Bakın biz 3500 MW diyoruz değil mi? Daha 1000 MW’ı tamamlamadık. Bugün şu şartlarda yıl sonuna kadar biz 2000 MW yapamayız.
Bugün şu şartlarda, 3 bin 500-2 bin, bin 500 MW açığımız var. Avrupa’da 60 bin MW yapılıyor ve para bol. Yapacak adam arıyorlar, adam yok. 60 bin MW pazar var.
Yani o zaman öncelikli rota Avrupa pazarı mı olmalı?
Biz her yere yakınız.
DÜNYANIN GÜNEŞİNE TALİP OLMALIYIZ
Yani dünyanın güneşine talibiz diyebilir miyiz bu noktada?
Talip olmamız lazım. O potansiyelimiz var. Çünkü çok iyi mühendislik firmalarımız var. Gidip her yerde iş yapabilir. Sadece ürün satınca, Çinli ile sadece malını kıyaslıyor.

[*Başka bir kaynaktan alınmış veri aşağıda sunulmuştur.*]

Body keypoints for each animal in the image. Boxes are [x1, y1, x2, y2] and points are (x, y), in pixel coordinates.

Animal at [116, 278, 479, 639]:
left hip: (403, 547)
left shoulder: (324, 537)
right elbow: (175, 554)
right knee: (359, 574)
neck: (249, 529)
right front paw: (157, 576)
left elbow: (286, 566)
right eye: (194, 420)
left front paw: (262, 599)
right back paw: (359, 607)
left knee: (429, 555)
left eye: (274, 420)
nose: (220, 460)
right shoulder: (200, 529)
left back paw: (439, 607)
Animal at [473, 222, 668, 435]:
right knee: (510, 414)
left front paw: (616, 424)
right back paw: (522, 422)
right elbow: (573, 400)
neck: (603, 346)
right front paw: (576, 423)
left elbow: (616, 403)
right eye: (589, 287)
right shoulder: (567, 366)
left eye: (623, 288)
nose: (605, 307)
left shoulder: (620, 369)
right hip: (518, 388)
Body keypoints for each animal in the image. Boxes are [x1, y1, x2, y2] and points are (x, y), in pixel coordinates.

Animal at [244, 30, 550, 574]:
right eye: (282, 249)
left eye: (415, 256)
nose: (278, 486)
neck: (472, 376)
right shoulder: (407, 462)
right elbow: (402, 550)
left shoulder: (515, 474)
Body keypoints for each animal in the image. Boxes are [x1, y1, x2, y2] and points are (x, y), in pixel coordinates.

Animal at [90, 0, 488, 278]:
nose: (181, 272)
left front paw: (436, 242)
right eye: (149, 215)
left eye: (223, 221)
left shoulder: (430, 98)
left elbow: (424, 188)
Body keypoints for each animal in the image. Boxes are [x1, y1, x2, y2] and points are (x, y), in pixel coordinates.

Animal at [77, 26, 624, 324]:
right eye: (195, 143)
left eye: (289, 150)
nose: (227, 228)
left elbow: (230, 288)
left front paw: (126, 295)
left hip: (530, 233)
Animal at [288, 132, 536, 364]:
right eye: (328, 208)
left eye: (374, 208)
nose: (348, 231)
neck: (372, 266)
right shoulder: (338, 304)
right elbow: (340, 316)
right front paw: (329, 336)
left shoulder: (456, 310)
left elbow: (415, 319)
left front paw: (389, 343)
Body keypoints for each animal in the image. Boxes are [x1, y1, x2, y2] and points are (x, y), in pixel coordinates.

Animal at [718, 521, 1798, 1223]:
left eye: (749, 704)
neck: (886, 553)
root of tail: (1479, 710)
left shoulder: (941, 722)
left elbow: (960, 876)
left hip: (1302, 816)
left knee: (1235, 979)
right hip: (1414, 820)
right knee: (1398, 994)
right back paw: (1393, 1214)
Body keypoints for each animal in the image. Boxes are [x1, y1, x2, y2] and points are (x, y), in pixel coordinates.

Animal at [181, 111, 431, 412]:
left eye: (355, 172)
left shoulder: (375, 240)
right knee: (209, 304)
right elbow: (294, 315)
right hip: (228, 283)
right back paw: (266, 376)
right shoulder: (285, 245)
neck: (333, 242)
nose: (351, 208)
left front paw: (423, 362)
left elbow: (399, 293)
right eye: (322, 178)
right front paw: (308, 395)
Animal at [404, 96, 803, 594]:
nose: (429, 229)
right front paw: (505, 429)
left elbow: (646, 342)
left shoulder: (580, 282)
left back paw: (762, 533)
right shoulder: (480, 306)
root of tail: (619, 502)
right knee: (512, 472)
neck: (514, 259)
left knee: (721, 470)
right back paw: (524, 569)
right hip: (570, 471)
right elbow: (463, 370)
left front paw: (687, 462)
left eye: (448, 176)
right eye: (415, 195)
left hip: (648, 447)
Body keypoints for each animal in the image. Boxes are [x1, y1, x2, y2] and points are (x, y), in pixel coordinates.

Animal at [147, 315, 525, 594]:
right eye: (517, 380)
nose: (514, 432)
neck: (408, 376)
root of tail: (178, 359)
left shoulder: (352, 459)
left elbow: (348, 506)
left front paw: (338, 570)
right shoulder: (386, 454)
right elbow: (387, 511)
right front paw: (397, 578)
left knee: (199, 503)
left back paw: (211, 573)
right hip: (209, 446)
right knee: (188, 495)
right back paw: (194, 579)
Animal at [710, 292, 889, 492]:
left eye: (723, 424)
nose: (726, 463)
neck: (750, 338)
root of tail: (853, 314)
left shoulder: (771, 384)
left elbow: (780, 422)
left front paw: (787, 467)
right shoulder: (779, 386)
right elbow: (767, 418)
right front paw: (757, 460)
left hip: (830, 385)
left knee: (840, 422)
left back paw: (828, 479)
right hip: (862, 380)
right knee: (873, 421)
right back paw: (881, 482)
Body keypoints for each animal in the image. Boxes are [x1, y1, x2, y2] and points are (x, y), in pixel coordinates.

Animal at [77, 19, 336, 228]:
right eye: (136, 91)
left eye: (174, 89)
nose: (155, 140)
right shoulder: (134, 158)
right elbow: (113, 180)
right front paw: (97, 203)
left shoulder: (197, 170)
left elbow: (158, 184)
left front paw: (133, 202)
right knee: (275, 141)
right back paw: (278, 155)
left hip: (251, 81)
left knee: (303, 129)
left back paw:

Ancak ürünü hizmet ile birlikte satarsanız Çinli ile karşılaştırması mümkün değil. Türkiye olarak hizmetle malı bir araya getirip, onu satmaya çalışmamız lazım. Dernek olarak otoriteye de bunu anlatıyor olacağız. Mevzuat güzel ama Bürokratik engeller var. İnce ayar gerekiyor. Konuyla ilgili devlet birimleri arasında koordinasyon lazım. İlgili bakanlıklarda güneş enerjisi konusunda ihtisaslaşmış personelin artması gerekiyor. Aynı dili konuşacak insan arıyorsunuz.
İzmir özelinde yürüttüğünüz projeler hakkında bilgi verir misiniz?
İzmir’de, İzmir’i ilgilendiren SolarLab Projesi var. İzmir Kalkınma Ajansı’nın güdümlü projesidir. Yüksek Teknoloji Enstitüsü ile sözleşme yaptık, arazi tahsis edildi. Solar ile ilgili ihtisas laboratuvarı kuruyoruz. Burada ölçümler yapacağız. Yüksek Teknoloji Enstitüsü’nün karşısında bir arazi verdiler bize 6 bin 700 metrekare. 1,5 yıl içinde tamamlanacak. Bir rol model olacak.
Önümüzdeki dönem enerji depolaması yatırımlarında öngörünüz nedir?
Enerjiyi depolamak önemli. Enerji depolama tesisleriyle beraber kapasitenin de önünü açılacak aslında daha fazla, sağlıklı bir şekilde. Önümüzdeki dönem depolama ile birlikte güneşin dönemi olacak da diyebiliriz.